To close out the set I'm going to look at two final pieces. One is the piano demo for Basque which was a Grammy award winning track performed by James Galway. This time Elton's version has a wonderful counterbalanced feel, as if it were recorded in sub zero temperatures but generates enough heat to heat an Earth's core. Alternating ascending and descending chords on the main them give snapshots of Elton's pure composing and musicianship style. The demo of For Wanting You which was recorded by Marianne Faithful in 1998 is a classic EJ/BT that finds itself in a proper setting. Marianne was one of the great 60's vocalists in the class of Shaw, Springfield et all but time hasn't been kind to her vocal prowess. If I weren't kind I'd say her voice was fit for stunning and then a quick end. In complete contrast to some of the musical demo's, Elton’s vocal style is lean where it should be and fattens up without becoming obese at the equally appropriate places.
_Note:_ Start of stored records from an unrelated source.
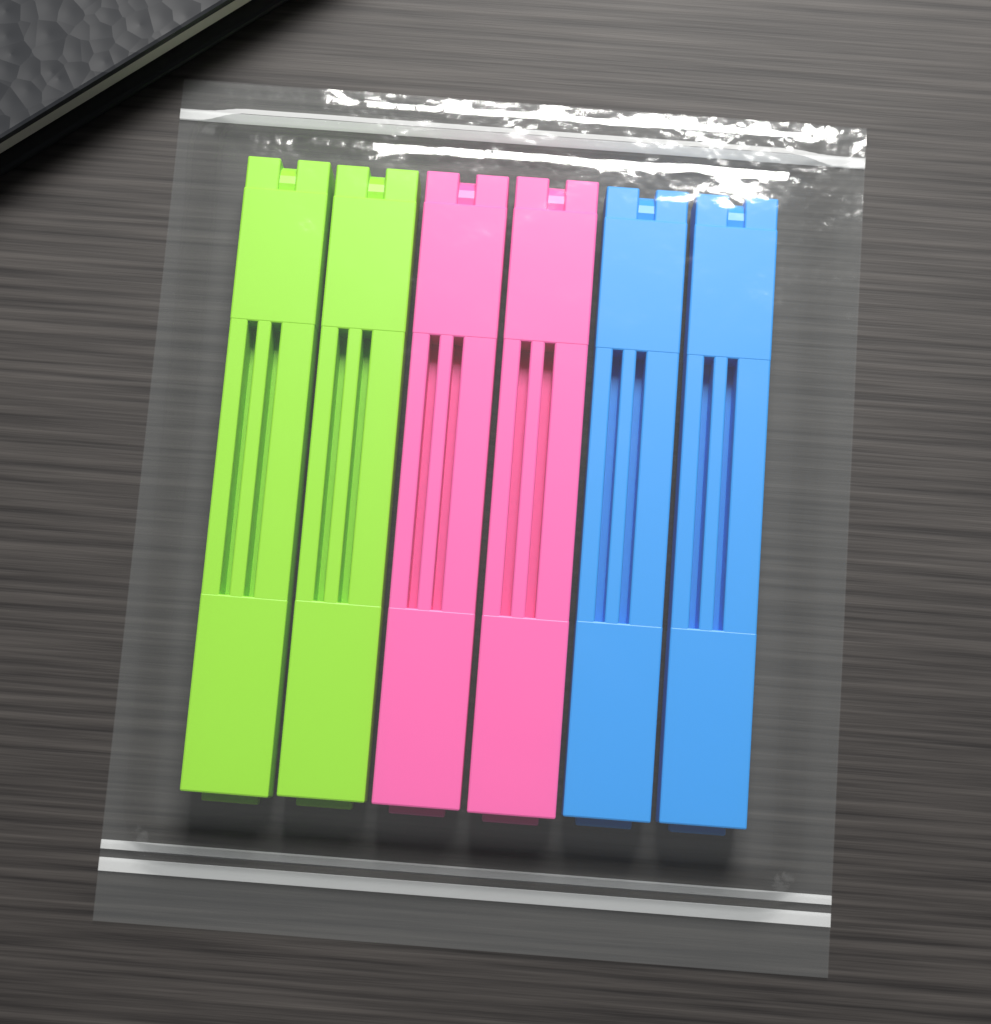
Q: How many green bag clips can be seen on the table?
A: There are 2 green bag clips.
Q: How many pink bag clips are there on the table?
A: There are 2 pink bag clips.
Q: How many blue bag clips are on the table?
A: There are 2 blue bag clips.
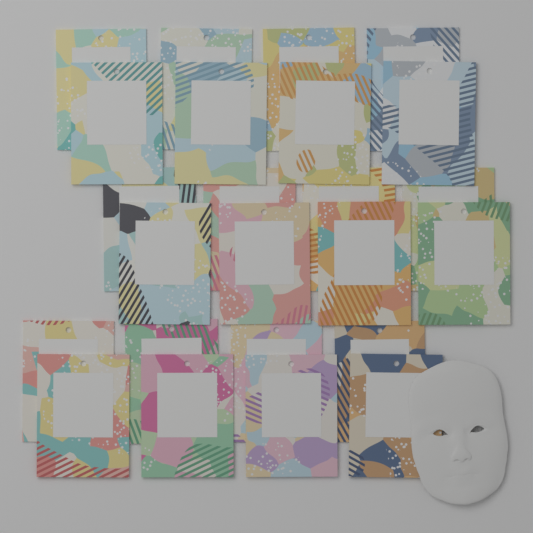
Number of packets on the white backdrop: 24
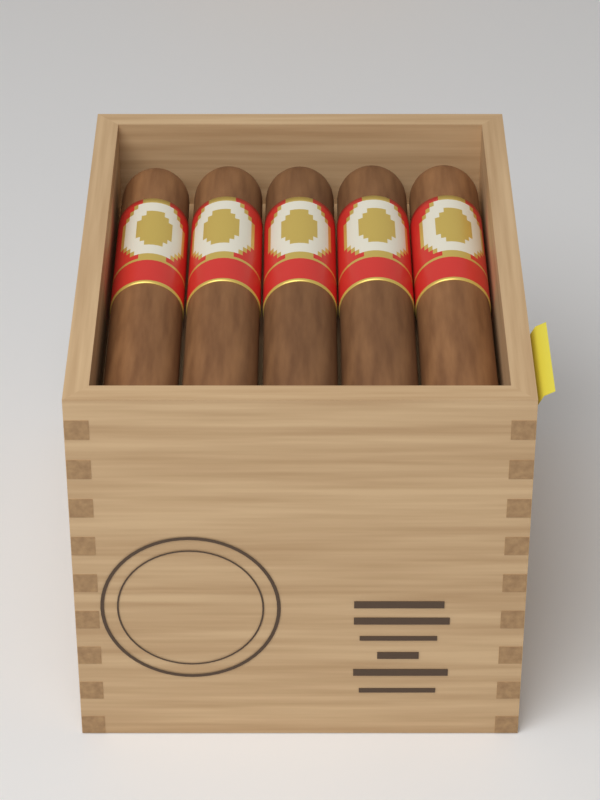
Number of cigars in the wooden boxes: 5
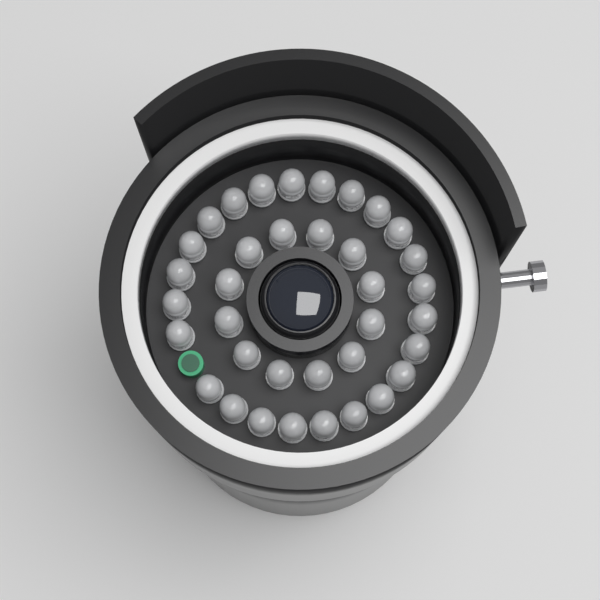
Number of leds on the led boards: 36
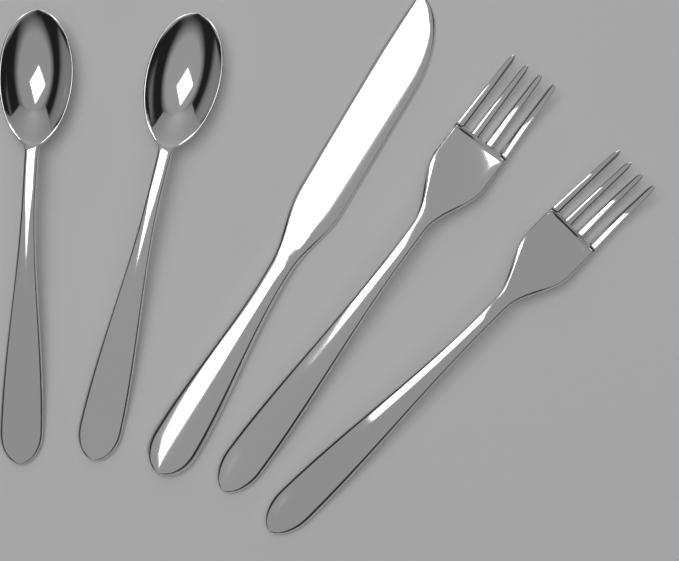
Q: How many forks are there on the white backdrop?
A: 2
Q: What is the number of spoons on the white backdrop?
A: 2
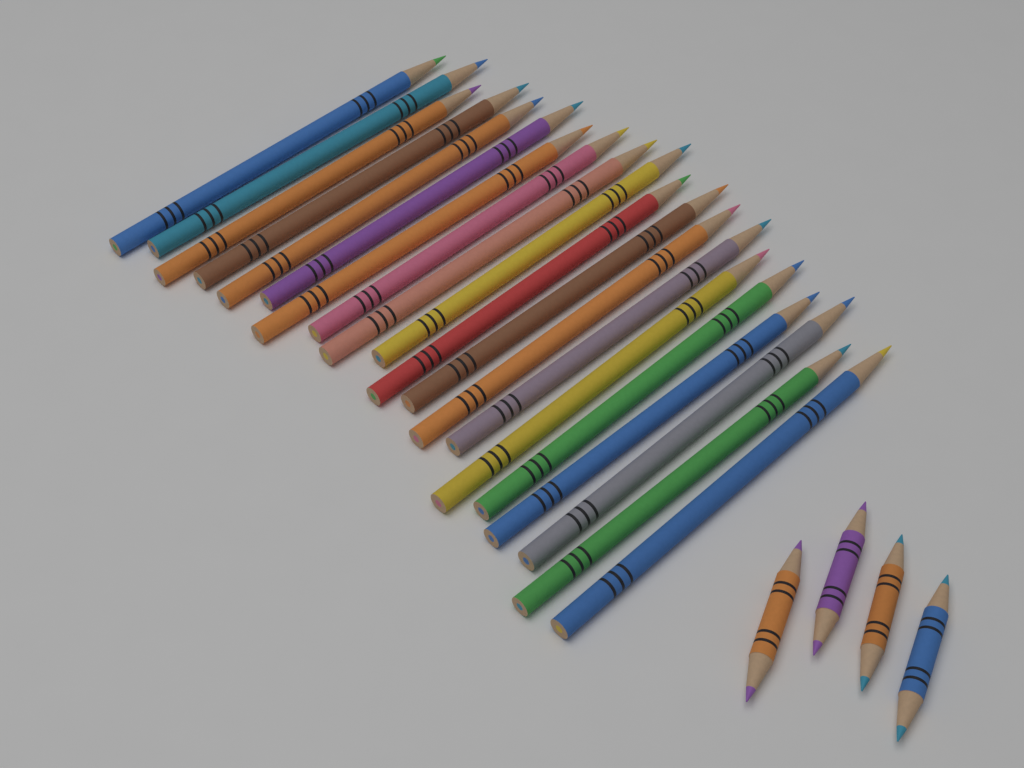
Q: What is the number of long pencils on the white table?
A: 20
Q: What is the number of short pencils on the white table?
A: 4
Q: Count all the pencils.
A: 24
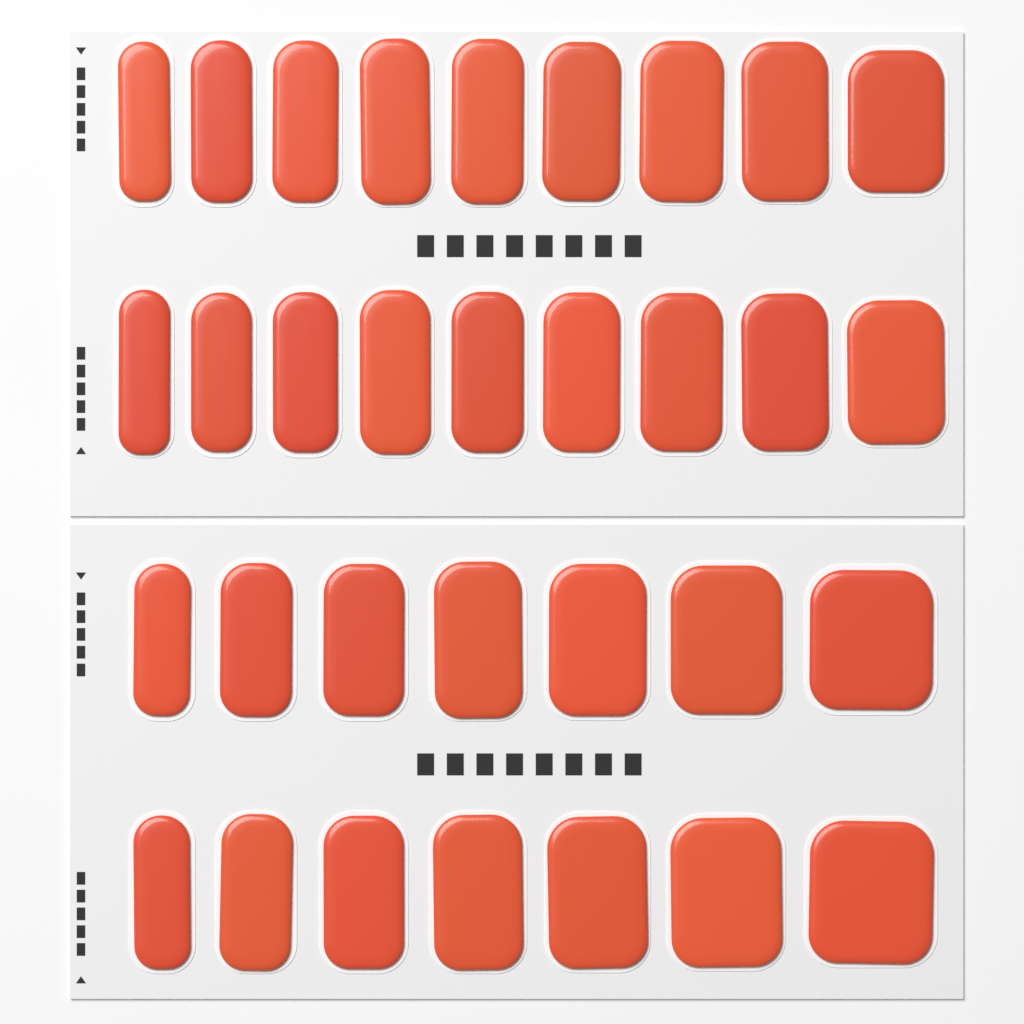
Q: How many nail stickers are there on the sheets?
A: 32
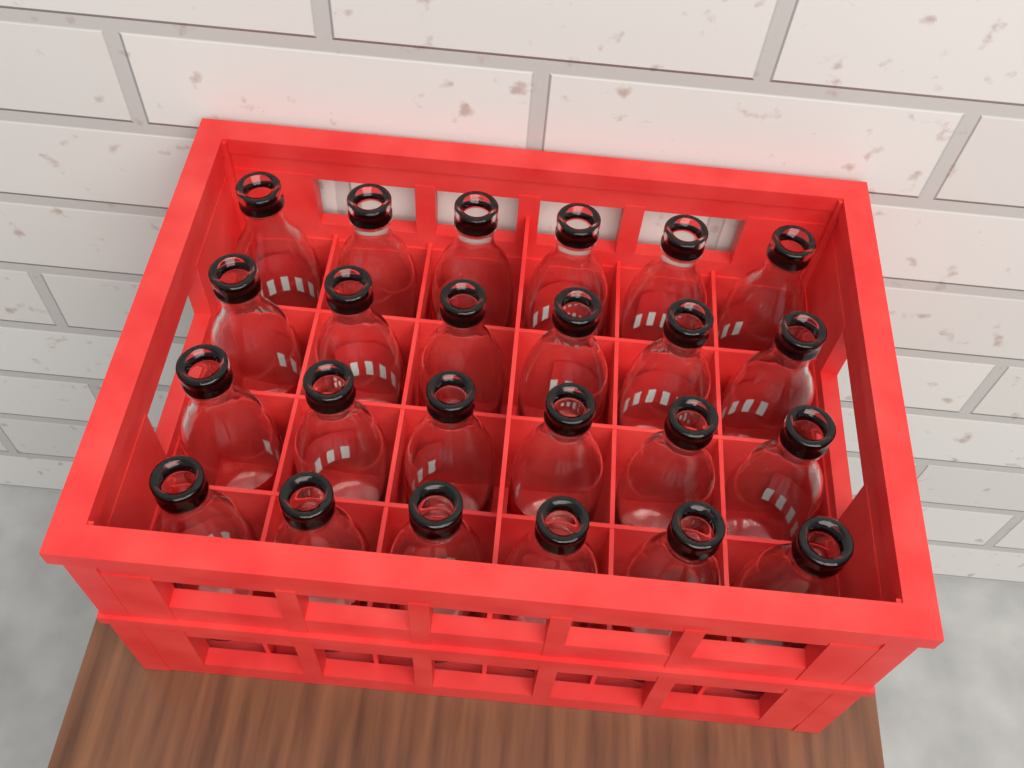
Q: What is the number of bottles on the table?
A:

I've only touched a few highlights of this disc but as we're still waiting for the official releases then Stray Arc Records will continue its quest. So there'll be no need to enter strange sanctums with equally incredibly strange people just get a bite of something you know not what for crossing the oily palms of miserly Shylocks! The moral of tale being, be patient and wait for these good things. Don’t be a proper Charlie and avoid the Wonka’s of this world…

1 comment:

  1. Now that Wrap It Up is defunct (RIP Alan), boots like this are impossible to find. Pity: I'd love to have this one.